Records from a data source
________

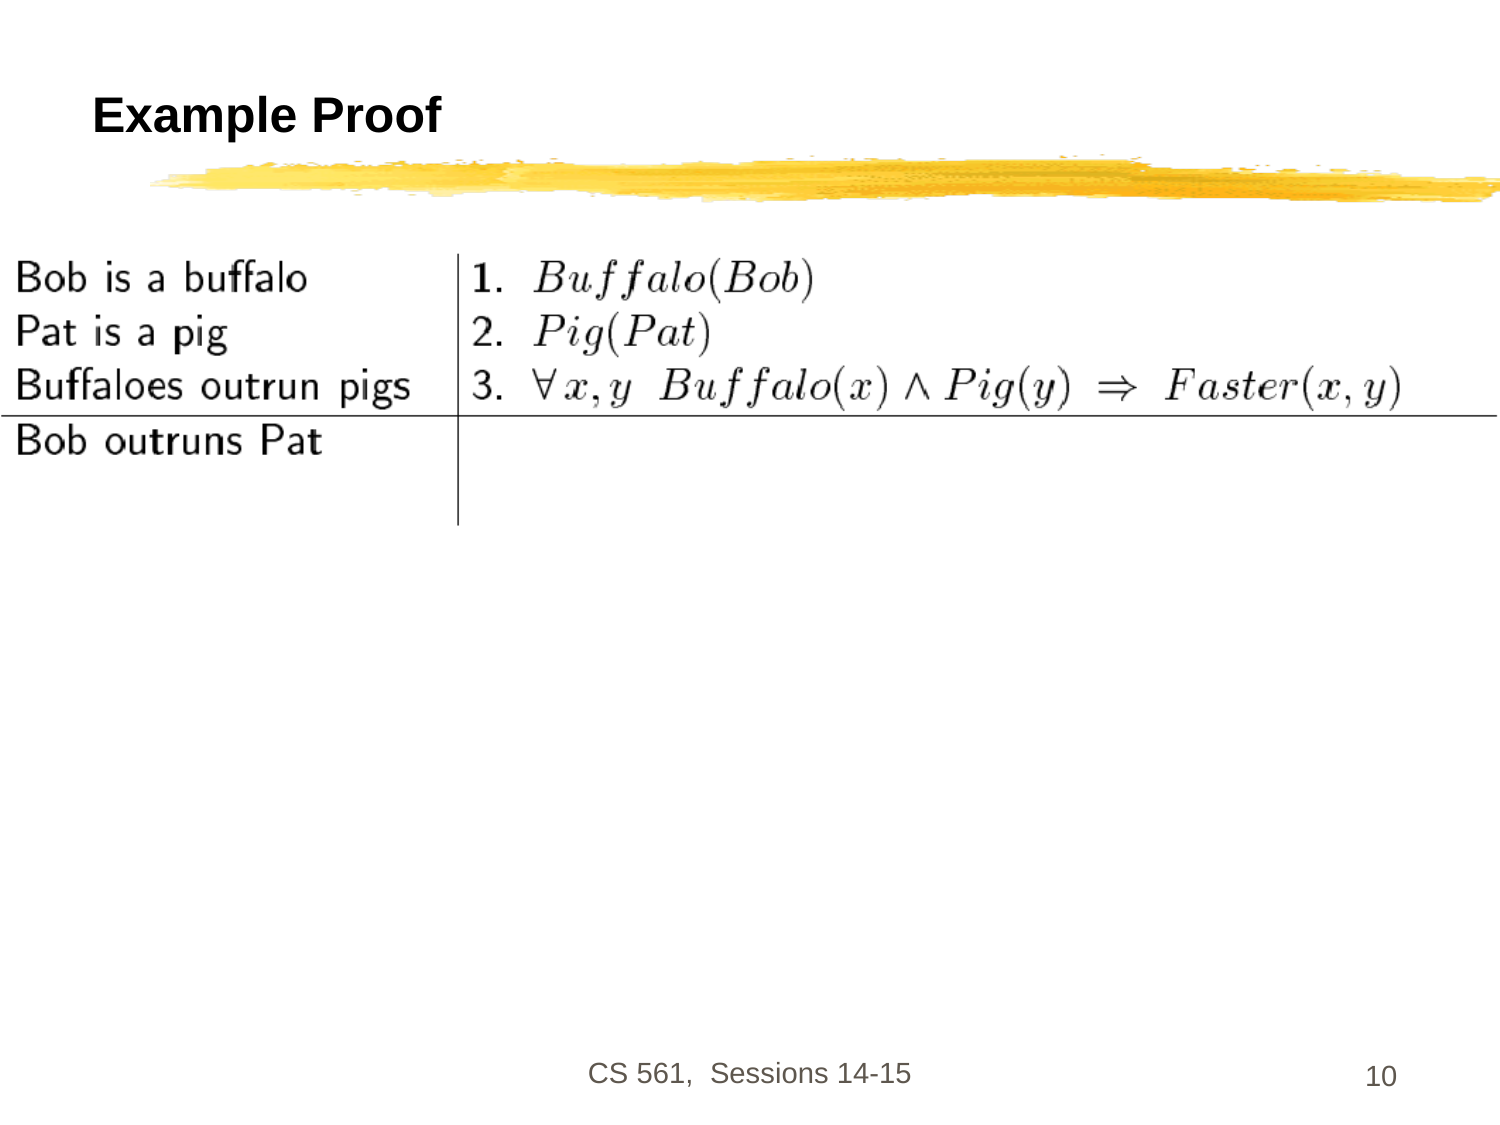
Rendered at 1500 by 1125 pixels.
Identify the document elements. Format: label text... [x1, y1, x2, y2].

picture [150, 149, 1500, 213]
footer CS 561, Sessions 14-15 [512, 1021, 988, 1098]
slide_number 10 [1099, 1024, 1413, 1101]
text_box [0, 237, 1500, 530]
title Example Proof [76, 37, 1415, 151]
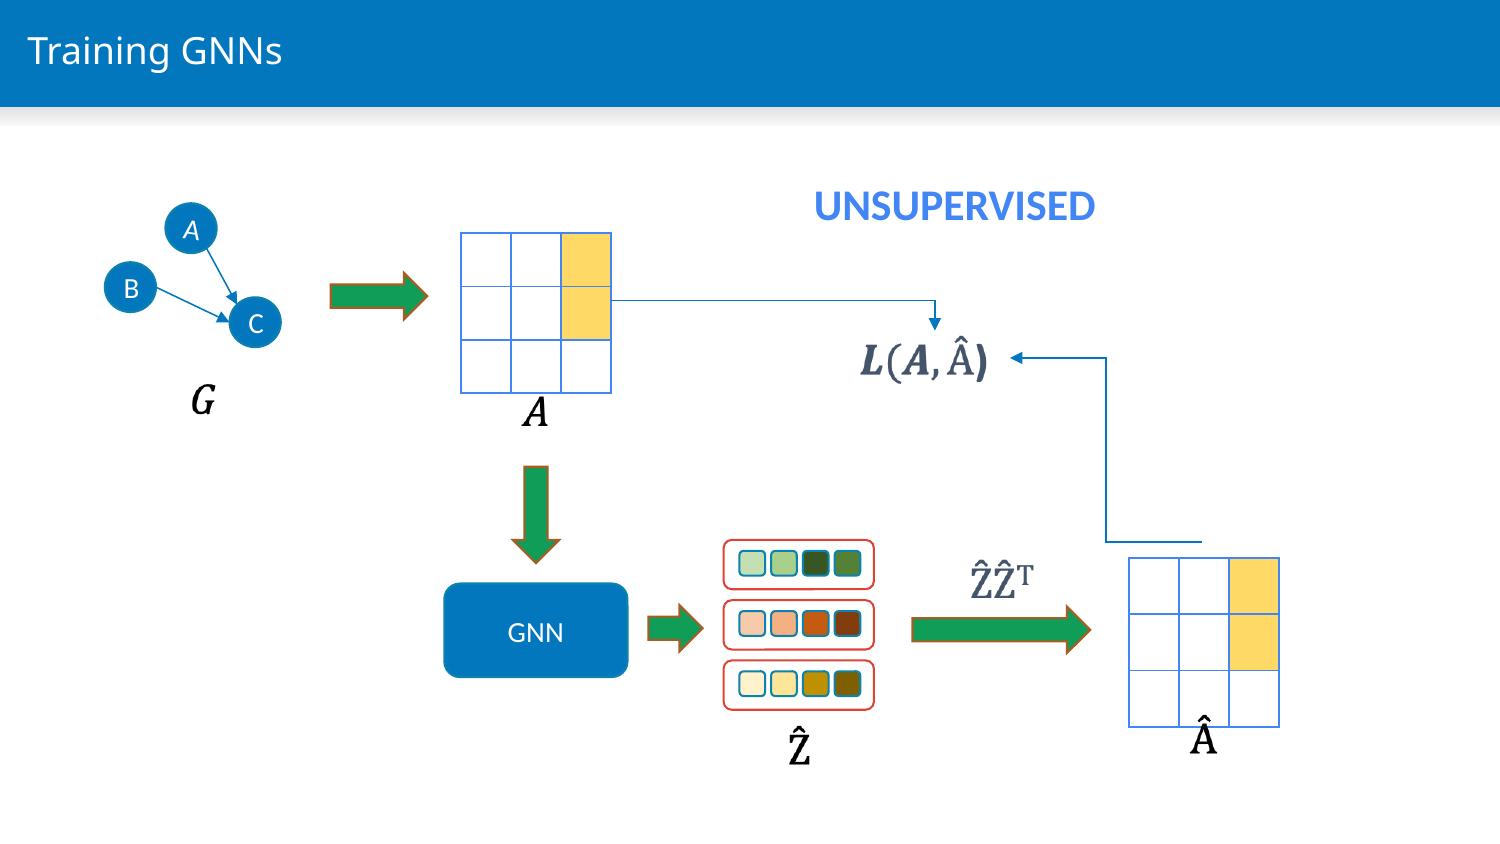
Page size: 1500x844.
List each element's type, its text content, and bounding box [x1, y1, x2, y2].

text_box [610, 300, 936, 331]
text_box [925, 552, 1076, 608]
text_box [1009, 357, 1202, 543]
text_box [162, 373, 246, 427]
table_header [462, 234, 510, 286]
table_header [1180, 559, 1228, 613]
table_cell [512, 287, 560, 339]
text_box [1162, 709, 1246, 765]
text_box C [230, 297, 281, 348]
text_box [494, 385, 578, 439]
text_box [859, 330, 1010, 386]
table_cell [1130, 615, 1178, 670]
table_cell [1230, 615, 1278, 670]
text_box [912, 606, 1091, 654]
table_cell [562, 341, 610, 392]
text_box [512, 466, 560, 564]
text_box [757, 720, 841, 776]
table_header [512, 234, 560, 286]
table_cell [512, 341, 560, 385]
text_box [206, 248, 238, 305]
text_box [155, 286, 230, 323]
table_cell [1180, 671, 1228, 709]
table_header [562, 234, 610, 286]
table_cell [1180, 615, 1228, 670]
table_header [1230, 559, 1278, 613]
text_box GNN [444, 583, 628, 678]
text_box [648, 605, 703, 652]
text_box A [165, 203, 217, 254]
text_box [330, 272, 428, 320]
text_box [723, 539, 875, 711]
table_cell [562, 287, 610, 339]
table_cell [462, 341, 510, 392]
text_box B [104, 262, 156, 313]
title Training GNNs [16, 2, 1464, 102]
table_header [1130, 559, 1178, 613]
table_cell [462, 287, 510, 339]
table_cell [1230, 671, 1278, 726]
text_box UNSUPERVISED [802, 171, 1111, 236]
table_cell [1130, 671, 1178, 726]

________

Job item >>
The records above must be repeated exactly, minus their pictures.

Written response >>
Rendered at 1500 by 1125 pixels.
Identify the document elements. Format: label text... [x1, y1, x2, y2].

picture [150, 149, 1500, 213]
footer CS 561, Sessions 14-15 [512, 1021, 988, 1098]
slide_number 10 [1099, 1024, 1413, 1101]
text_box [0, 237, 1500, 530]
title Example Proof [76, 37, 1415, 151]
Page size: 1500x844.
List each element's type, its text content, and bounding box [x1, y1, x2, y2].

text_box [610, 300, 936, 331]
text_box [925, 552, 1076, 608]
text_box [1009, 357, 1202, 543]
text_box [162, 373, 246, 427]
table_header [462, 234, 510, 286]
table_header [1180, 559, 1228, 613]
table_cell [512, 287, 560, 339]
text_box [1162, 709, 1246, 765]
text_box C [230, 297, 281, 348]
text_box [494, 385, 578, 439]
text_box [859, 330, 1010, 386]
table_cell [1130, 615, 1178, 670]
table_cell [1230, 615, 1278, 670]
text_box [912, 606, 1091, 654]
table_cell [562, 341, 610, 392]
text_box [512, 466, 560, 564]
text_box [757, 720, 841, 776]
table_header [512, 234, 560, 286]
table_cell [512, 341, 560, 385]
text_box [206, 248, 238, 305]
text_box [155, 286, 230, 323]
table_cell [1180, 671, 1228, 709]
table_header [562, 234, 610, 286]
table_cell [1180, 615, 1228, 670]
table_header [1230, 559, 1278, 613]
text_box GNN [444, 583, 628, 678]
text_box [648, 605, 703, 652]
text_box A [165, 203, 217, 254]
text_box [330, 272, 428, 320]
text_box [723, 539, 875, 711]
table_cell [562, 287, 610, 339]
table_cell [462, 341, 510, 392]
text_box B [104, 262, 156, 313]
title Training GNNs [16, 2, 1464, 102]
table_header [1130, 559, 1178, 613]
table_cell [462, 287, 510, 339]
table_cell [1230, 671, 1278, 726]
text_box UNSUPERVISED [802, 171, 1111, 236]
table_cell [1130, 671, 1178, 726]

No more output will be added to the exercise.